A frightening picture that ismore suitable for 2012, but applicable to our networks today. The problem stems from the overuse of packet buffers in our equipment, a problem called Bufferbloat. Developers are trained all too well to avoid dropped packets – and for good reason.A 200ms round trip delay can be turned into one second delay when packets need to be retransmitted due to packet loss. (To understand this better read this whitepaper.) So packet buffers were placed to accommodate for the overflow of packets occurs in all shared networks. Each buffer introduces some small amount of delay, though, but saves the much greater amount of delay caused by packet retransmission.

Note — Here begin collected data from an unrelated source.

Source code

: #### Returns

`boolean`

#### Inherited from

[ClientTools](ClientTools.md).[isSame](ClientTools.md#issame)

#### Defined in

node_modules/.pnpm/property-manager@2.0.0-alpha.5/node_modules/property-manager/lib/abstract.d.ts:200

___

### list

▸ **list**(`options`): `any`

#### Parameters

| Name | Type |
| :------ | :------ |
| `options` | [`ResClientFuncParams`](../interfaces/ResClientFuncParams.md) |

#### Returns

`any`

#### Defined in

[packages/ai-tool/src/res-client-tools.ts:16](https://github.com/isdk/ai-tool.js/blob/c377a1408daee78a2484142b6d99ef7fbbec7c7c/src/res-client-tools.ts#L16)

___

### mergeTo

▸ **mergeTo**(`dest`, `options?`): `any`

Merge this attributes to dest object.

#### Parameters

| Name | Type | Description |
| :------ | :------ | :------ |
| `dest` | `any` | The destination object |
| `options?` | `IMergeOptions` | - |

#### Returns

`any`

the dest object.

What’s happened though is that as the number of buffers have increased in our network the amount of delay they’ve introduced has also increased, explains Dave Taht, who helps run the site bufferbloat.net. The result? Left unchecked, Bufferbloat will only cause packet loss to get worse:

“As the total traffic becomes heavier, network traffic patterns will grow burstier and more chaotic. Usage of individual links will swing rapidly and crazily between emptiness and overload cascades. Latencies, and total packet times, will zig from instantaneous to check-again-next-week-please and zag back again in no predictable pattern.

Packet losses - the very problem all those buffers were put in to prevent - will begin to increase dramatically once all the buffers are full, because the occasional thousand car pileup is the only thing that can currently tell Internet routers to slow down their sending.

Bad consequences of this are legion. One of the most obvious is what latency spikes do to the service that converts things like website names to actual network addresses - DNS lookups get painfully slow. Voice-over-IP services like Skype and video streamers like YouTube become stuttery, prone to dropouts, and painful to use. Gamers get fragged more.

And it’s not just video that or gaming that going to suffer. The very functioning of the network is undermined: “NTP, ARP, DHCP, SSH, and various routing protocols. Yes, things as basic as your system clock time can get messed up!”

The folk at Buffer Bloat have their own ideas as to how to solve the problem. They identify three approaches - test for and fix Bufferbloat , decrease unmanaged buffer size, and use smarter rules in servicing the buffers.

There is a fourth approach, prevent packet loss altogether without adding delay. The WAN optimizers from Silver Peak Systems, for example, can reconstruct up to six lost packets in real time. Silver Peak does this by applying RAID-like technologies to packet transmission and insert a packet every “N” packets with a CRC check on the preceding packets. Should a packet be lost the receiving side can reconstruct the data with the help of the CRC check. You can read more about the details of the technology here. (Disclosure here: Silver Peak is a client of mine.)

Regardless of the approach, though, network architects need to pay attention towards the impact packet loss will have on your networks today – and tomorrow.